International Journal of Computer Applications |
Foundation of Computer Science (FCS), NY, USA |
Volume 127 - Number 6 |
Year of Publication: 2015 |
Authors: Arfa Skandar, Mariam Rehman, Maria Anjum |
10.5120/ijca2015906401 |
Arfa Skandar, Mariam Rehman, Maria Anjum . An Efficient Duplication Record Detection Algorithm for Data Cleansing. International Journal of Computer Applications. 127, 6 ( October 2015), 28-37. DOI=10.5120/ijca2015906401
The purpose of this research was to review, analyze and compare algorithms lying under the empirical technique in order to suggest the most effective algorithm in terms of efficiency and accuracy.
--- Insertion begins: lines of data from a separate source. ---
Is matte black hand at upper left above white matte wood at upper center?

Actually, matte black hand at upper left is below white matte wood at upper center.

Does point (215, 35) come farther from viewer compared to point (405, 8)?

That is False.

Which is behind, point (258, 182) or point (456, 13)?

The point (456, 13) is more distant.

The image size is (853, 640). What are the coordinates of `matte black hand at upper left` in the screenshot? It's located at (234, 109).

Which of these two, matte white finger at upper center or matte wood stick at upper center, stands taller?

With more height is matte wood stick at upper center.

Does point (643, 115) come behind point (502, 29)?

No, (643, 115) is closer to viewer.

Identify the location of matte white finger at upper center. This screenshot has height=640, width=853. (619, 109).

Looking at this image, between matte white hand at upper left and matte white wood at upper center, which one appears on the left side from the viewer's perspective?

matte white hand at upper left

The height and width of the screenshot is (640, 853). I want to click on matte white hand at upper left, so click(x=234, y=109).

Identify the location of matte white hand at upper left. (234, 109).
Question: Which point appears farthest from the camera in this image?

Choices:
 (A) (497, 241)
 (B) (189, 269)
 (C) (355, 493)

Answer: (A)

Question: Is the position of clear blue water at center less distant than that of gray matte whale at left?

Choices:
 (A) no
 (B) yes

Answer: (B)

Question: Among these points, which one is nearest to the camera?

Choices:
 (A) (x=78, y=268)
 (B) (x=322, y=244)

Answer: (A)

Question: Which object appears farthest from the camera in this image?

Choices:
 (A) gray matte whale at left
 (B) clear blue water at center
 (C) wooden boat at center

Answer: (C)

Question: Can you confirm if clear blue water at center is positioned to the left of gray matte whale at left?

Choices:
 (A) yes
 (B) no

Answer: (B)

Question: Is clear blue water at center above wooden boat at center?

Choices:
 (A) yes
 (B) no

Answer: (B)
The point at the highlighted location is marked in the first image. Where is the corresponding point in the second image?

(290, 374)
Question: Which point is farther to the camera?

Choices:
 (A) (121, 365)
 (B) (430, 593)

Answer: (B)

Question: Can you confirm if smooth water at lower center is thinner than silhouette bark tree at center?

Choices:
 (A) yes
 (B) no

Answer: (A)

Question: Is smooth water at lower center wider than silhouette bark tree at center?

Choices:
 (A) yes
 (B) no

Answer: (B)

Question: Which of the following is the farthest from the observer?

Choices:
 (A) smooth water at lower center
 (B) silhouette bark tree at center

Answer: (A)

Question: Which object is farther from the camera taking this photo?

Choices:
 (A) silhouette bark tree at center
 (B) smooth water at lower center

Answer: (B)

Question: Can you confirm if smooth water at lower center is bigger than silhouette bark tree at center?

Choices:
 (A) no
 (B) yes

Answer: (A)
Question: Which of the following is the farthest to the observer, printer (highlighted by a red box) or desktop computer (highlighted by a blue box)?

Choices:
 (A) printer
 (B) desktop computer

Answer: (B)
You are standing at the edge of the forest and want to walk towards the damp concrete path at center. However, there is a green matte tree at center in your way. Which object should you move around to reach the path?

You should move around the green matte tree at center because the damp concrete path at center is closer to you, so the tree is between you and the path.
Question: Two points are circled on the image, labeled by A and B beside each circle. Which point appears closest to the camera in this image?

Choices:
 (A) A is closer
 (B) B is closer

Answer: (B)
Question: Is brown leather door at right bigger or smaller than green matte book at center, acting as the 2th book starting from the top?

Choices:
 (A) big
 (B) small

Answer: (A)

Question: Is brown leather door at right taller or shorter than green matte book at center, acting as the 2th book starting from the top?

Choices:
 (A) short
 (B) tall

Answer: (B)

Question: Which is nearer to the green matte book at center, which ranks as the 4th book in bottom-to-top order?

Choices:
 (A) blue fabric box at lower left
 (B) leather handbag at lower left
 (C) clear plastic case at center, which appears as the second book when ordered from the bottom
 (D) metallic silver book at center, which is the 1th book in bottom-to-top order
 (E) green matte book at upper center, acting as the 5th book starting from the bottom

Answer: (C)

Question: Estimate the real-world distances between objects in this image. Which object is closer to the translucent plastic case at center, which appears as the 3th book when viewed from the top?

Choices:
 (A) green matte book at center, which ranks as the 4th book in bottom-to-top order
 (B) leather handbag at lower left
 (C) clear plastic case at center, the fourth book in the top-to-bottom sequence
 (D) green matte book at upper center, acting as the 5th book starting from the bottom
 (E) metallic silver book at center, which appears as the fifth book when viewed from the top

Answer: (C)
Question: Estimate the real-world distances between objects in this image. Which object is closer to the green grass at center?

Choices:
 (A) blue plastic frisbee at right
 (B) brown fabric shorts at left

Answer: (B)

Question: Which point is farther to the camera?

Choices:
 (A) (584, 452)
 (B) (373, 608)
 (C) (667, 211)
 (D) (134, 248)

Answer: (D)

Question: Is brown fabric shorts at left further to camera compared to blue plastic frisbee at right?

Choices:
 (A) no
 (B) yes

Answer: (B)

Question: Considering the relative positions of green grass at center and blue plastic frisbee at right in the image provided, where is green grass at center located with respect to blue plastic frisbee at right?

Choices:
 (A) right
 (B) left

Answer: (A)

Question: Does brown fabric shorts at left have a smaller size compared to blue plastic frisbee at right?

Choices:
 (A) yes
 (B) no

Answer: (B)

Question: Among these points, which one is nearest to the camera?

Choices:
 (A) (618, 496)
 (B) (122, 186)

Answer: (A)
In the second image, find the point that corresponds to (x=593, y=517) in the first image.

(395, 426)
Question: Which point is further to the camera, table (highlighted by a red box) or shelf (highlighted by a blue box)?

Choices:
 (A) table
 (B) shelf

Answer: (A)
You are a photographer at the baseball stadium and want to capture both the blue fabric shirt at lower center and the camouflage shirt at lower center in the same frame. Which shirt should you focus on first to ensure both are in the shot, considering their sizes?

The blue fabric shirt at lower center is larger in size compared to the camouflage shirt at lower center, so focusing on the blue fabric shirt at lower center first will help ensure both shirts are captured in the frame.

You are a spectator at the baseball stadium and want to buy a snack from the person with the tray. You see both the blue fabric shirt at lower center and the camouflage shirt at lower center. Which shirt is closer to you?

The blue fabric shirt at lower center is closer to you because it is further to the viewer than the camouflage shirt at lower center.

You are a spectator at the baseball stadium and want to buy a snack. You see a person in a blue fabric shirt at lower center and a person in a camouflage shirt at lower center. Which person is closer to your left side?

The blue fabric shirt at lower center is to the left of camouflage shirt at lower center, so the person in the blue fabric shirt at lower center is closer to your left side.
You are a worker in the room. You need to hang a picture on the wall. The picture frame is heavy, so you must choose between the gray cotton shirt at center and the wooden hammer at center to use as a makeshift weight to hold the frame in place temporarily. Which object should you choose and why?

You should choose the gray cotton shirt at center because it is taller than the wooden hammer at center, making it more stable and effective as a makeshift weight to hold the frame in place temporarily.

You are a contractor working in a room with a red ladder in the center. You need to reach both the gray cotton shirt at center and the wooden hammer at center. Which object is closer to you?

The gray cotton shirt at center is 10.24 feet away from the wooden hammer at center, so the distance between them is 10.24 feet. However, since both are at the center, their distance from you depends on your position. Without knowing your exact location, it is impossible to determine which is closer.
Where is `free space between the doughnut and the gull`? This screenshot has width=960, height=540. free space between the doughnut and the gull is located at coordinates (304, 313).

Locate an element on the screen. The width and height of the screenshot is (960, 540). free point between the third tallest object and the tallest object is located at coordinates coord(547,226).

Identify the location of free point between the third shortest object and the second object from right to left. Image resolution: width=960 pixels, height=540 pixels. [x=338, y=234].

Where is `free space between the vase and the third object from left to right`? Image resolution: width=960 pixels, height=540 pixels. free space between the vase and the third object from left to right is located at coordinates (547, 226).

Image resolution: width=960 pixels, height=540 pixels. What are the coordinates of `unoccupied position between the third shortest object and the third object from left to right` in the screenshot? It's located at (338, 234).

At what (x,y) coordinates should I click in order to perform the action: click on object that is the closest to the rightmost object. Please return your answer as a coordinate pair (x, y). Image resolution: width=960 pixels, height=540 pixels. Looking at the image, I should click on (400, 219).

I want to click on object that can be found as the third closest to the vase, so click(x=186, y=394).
The research process was initiated by collecting the relevant research papers with the query of “duplication record detection” from IEEE database. After that, papers were categorized on the basis of different techniques proposed in the literature. In this research, the focus was made on empirical technique. The papers lying under this technique were further analyzed in order to come up with the algorithms. Finally, the comparison was performed in order to come up with the best algorithm i.e. DCS++. The selected algorithm was critically analyzed in order to improve its working. On the basis of limitations of selected algorithm, variation in algorithm was proposed and validated by developed prototype. After implementation of existing DCS++ and its proposed variation, it was found that the proposed variation in DCS++ producing better results in term of efficiency and accuracy. The algorithms lying under the empirical technique of duplicate records deduction were focused. The research material was gathered from the single digital library i.e. IEEE. A restaurant dataset was selected and the results were evaluated on the specified dataset which can be considered as a limitation of the research. The existing algorithm i.e. DCS++ and proposed variation in DCS++ were implemented in C#. As a result, it was concluded that proposed algorithm is performing outstanding than the existing algorithm.